Du 26 au 30 janvier 2026, notre Domus lætitiæ à Assise a accueilli la IVe Conférence des formateurs européens, un rendez-vous qui a vu les formateurs capucins s’interroger profondément sur leur mission dans un continent marqué par des transformations radicales. Le point de départ de ce dialogue a été l’observation attentive du contexte social en Europe et dans le bassin méditerranéen : un territoire aujourd’hui meurtri par les conflits, les souffrances liées aux migrations et une fragmentation généralisée de l’identité culturelle et environnementale. Dans cette réflexion, les participants se sont demandé comment former de nouveaux frères capables de porter une réelle attention au monde, en évitant la tentation de se refermer sur la défense de leur identité ou sur des logiques stériles.

Pour relever ce défi, les formateurs ont demandé la contribution de trois experts qui ont aidé à lire le présent comme une opportunité précieuse. Le jésuite P. Giuseppe Riggio a analysé les dynamiques socioculturelles européennes, en mettant l’accent sur la dénatalité et la nécessité de redécouvrir la richesse des relations pour surmonter l’individualisme moderne. Mgr Felice Accrocca a quant à lui ramené l’attention sur l’ADN missionnaire des origines de l’Ordre, rappelant que le charisme capucin est par nature un « va-et-vient » constant entre le silence de l’ermitage et le bruit de la ville. Enfin, sœur Katia Roncalli a partagé avec les participants une réflexion sur les modes de vie, invitant à une formation qui soit une immersion dans la réalité et un retour à la radicalité du Testament de François.

Cependant, la conférence n’a pas été seulement un moment d’étude, mais aussi un espace de fraternité et de prière. Parmi les moments de grâce les plus significatifs, il y a eu la veillée de prière devant le Crucifix de Saint-Damien – une invitation à « réparer la maison » des relations – et la célébration eucharistique à Sainte-Marie-des-Anges, dans un cheminement symbolique à 800 ans de la mort de saint François.

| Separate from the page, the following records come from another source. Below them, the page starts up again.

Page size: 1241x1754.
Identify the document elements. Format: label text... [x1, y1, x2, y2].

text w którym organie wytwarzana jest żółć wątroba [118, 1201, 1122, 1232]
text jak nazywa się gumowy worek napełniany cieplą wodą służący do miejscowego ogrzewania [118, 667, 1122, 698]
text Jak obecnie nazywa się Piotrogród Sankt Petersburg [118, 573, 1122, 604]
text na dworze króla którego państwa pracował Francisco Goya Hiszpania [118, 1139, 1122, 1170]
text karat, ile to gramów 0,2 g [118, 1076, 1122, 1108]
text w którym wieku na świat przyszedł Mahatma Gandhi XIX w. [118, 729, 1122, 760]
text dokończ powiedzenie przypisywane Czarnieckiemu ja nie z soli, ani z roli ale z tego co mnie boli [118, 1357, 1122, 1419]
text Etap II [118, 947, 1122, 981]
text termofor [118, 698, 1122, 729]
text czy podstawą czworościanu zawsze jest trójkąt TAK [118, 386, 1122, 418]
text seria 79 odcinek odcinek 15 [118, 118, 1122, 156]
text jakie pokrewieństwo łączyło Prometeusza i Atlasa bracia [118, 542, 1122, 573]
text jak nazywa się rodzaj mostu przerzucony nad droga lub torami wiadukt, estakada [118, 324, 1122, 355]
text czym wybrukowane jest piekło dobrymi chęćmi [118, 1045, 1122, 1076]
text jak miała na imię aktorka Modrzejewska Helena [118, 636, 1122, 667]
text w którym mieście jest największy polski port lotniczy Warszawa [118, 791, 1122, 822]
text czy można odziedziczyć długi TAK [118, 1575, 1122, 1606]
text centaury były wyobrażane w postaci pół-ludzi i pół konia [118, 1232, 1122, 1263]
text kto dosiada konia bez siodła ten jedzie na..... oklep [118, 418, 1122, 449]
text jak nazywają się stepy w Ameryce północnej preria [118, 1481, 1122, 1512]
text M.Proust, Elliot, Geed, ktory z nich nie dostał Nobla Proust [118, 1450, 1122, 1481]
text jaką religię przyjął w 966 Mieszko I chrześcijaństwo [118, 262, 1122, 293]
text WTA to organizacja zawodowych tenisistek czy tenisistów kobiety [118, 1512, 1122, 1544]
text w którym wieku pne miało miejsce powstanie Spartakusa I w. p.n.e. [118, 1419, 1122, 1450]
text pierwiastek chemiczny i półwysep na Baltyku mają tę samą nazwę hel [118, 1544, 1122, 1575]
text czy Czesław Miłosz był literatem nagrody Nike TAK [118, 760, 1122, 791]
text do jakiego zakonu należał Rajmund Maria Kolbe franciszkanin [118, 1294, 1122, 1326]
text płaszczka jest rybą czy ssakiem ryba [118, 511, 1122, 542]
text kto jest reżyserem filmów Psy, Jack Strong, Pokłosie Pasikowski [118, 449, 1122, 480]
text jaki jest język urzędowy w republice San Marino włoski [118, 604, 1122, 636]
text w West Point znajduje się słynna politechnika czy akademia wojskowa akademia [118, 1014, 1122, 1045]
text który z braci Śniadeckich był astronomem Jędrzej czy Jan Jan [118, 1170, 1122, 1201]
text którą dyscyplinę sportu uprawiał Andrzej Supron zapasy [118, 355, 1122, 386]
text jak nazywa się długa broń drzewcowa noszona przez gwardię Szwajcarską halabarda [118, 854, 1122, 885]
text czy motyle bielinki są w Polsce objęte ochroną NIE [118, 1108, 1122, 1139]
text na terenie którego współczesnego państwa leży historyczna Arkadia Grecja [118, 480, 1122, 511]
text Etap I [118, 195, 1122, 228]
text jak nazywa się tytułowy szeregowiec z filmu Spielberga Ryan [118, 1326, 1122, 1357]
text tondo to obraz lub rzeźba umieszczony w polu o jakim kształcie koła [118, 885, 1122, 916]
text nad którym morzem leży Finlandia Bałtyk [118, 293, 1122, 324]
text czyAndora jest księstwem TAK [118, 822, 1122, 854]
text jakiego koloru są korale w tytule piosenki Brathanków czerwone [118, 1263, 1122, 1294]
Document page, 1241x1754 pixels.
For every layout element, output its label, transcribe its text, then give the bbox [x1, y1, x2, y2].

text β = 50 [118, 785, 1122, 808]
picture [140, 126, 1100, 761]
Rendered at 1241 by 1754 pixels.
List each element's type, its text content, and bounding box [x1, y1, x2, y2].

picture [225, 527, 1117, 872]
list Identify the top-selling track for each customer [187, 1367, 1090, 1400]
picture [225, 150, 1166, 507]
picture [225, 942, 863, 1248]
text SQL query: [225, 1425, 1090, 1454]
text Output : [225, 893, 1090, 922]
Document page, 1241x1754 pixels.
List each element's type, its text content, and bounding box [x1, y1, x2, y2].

Un autre moment enrichissant a été celui consacré à l’écoute du Secrétariat général pour la formation : le frère Abera Makebo (secrétaire) et le frère Waldheim Rodrigues (vice-secrétaire) ont présenté le travail en cours et les perspectives dans lesquelles s’inscrit la formation au sein de l’Ordre. Le conseiller général, le frère Leon Budău, a accompagné les travaux.

En regardant vers l’avenir, les formateurs ont exprimé le désir de promouvoir une « formation artisanale » capable de valoriser la singularité de chaque jeune, en le préparant à un envoi convaincu parmi les pauvretés d’aujourd’hui. L’objectif final est de récolter les fruits de ce cheminement dans une Ratio formationis localis, un document qui, tout en respectant les différences régionales, sait montrer l’Ordre comme un corps unique. Dans une Europe divisée à bien des égards, le choix de marcher ensemble apparaît ainsi comme un signe prophétique d’unité, répondant avec espoir à ce que l’Esprit dit aujourd’hui à l’Église.